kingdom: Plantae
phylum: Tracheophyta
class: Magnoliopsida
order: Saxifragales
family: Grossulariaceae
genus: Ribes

------------------------------

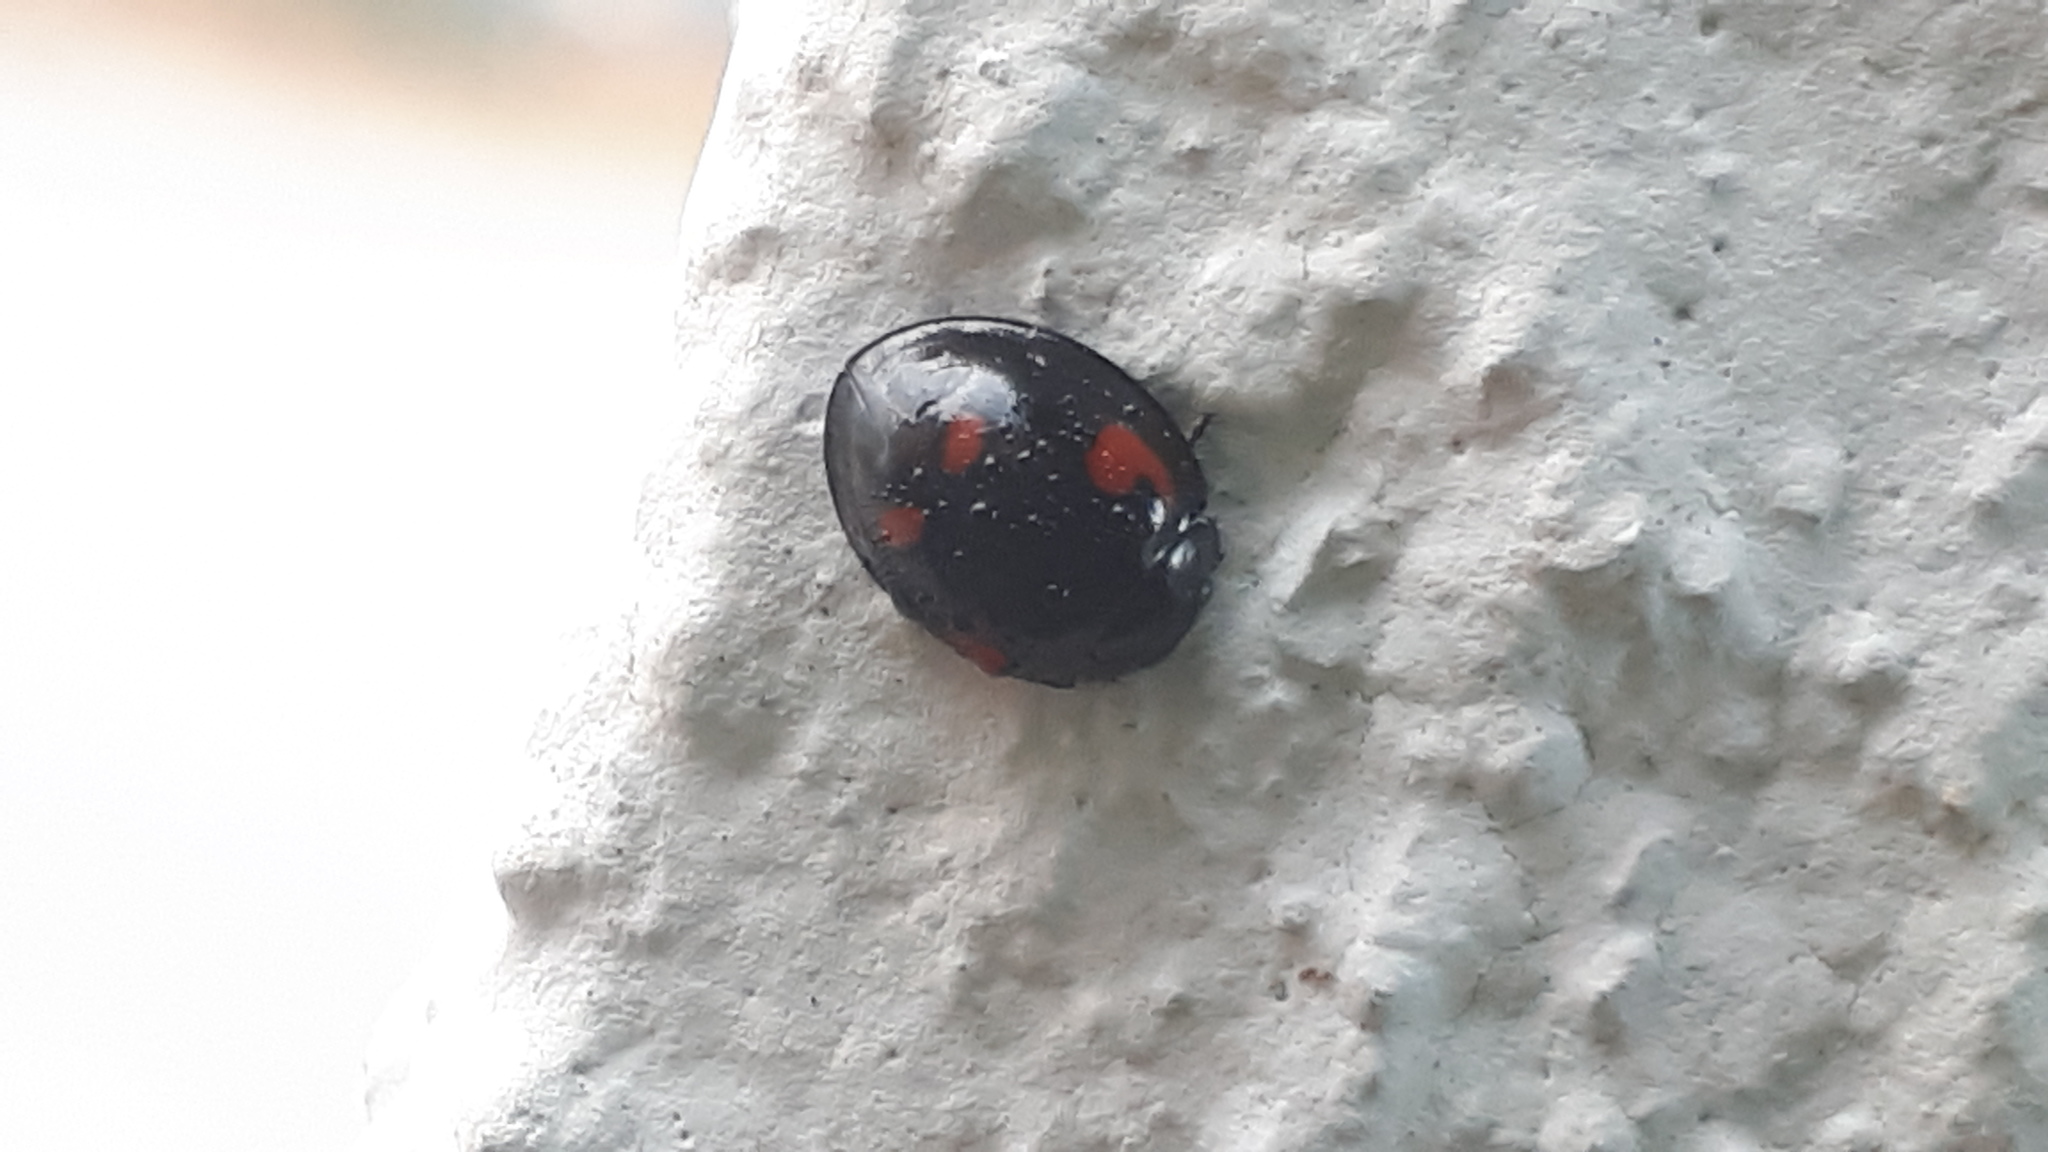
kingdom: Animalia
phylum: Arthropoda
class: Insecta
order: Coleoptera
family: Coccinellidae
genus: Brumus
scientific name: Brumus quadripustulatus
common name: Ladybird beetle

------------------------------

Copy out, unchanged, the lines of the records from the one containing "class: Insecta" through the one containing "common name: Ladybird beetle", with both of those lines included. Give nothing else.

class: Insecta
order: Coleoptera
family: Coccinellidae
genus: Brumus
scientific name: Brumus quadripustulatus
common name: Ladybird beetle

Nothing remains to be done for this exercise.